O impasse em Moreno desperta para uma dificuldade comum a prefeituras do interior e RMR. Não possuem bancos de dados com indicadores do município, o que fica claro na falta de resposta de secretários a perguntas simples como o tamanho do déficit de moradias. Neste caso, em que Moreno se inclui, dados são imprescindíveis para que prefeituras possam construir sua política habitacional, algo possível somente a partir de cadastramentos, levantamentos e planejamento. Sem este tipo de controle, não resta dúvida de que quando respondem à imprensa sobre providências e apontam supostas saídas, secretários e gestores estão apenas querendo se ver livres de quem indaga.

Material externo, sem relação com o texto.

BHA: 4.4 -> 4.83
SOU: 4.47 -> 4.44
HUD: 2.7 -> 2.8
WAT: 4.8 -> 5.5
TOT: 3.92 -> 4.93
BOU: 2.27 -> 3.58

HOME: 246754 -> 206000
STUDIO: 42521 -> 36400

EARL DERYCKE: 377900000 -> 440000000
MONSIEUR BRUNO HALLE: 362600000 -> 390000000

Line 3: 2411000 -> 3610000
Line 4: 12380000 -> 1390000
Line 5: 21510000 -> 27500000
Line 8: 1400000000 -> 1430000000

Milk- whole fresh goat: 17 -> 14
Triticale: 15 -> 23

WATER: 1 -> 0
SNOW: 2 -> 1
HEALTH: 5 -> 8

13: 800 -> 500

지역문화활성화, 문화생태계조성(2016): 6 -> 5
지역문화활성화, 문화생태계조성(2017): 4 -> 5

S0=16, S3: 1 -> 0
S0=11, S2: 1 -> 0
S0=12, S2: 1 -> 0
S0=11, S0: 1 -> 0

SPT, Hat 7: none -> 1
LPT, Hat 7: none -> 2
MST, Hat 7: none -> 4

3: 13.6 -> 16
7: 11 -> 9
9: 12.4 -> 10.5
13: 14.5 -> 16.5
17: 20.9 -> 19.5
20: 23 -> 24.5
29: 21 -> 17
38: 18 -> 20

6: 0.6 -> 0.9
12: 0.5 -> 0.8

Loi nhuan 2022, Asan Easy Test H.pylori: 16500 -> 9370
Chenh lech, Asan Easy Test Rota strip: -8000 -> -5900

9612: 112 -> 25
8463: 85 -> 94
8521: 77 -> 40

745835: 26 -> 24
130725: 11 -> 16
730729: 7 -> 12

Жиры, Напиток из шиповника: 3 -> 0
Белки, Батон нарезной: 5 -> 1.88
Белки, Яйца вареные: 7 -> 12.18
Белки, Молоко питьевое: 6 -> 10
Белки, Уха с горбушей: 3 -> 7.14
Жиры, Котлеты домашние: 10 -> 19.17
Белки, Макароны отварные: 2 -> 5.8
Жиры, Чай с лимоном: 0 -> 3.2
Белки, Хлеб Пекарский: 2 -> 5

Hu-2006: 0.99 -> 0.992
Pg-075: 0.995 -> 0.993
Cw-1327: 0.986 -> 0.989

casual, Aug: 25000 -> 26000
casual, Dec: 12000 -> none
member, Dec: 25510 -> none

Também está claro que questões como moradia popular, alvo da ocupação dos trabalhadores, são enfrentadas à base de improviso e ao sabor das circunstâncias, o que prolonga impasses, acentua conflitos e retarda as chances de desenvolvimento do município. Em se tratando de Moreno tanto pior, pois a tese de que o cofre é magro e as necessidades, gigantes, encontra defensores até no Ministério Público. Ou seja, a prefeitura não teria recursos para comprar os terrenos ocupados.
Diante da suposta magreza de recursos e da falta de planejamento para oferecer alternativa que alivie o déficit habitacional, não se esperava nada mais do diretor de comunicação da Prefeitura de Moreno, Leonardo Rodrigo Araújo, (um dos donos do Cotonifício), do que respostas evasivas. Sem dar detalhes ou prazos, limitou-se a dizer que media, junto a proprietários de terrenos, negociações para contratos com o programa Minha Casa Minha Vida, quando então seria possível a construção de casas populares.
É. Uma vez diante de um repórter, salva-se da saia justa quem, no poder público, consegue cravar uma desculpa em forma de promessa, mesmo dando a impressão de que não acredita em uma só palavra do que está dizendo. E com práticas assim se perpetua um modelo que sempre empurra para a frente a possibilidade de frutos há muito colhidos por quem leva muito a sério a gestão pública.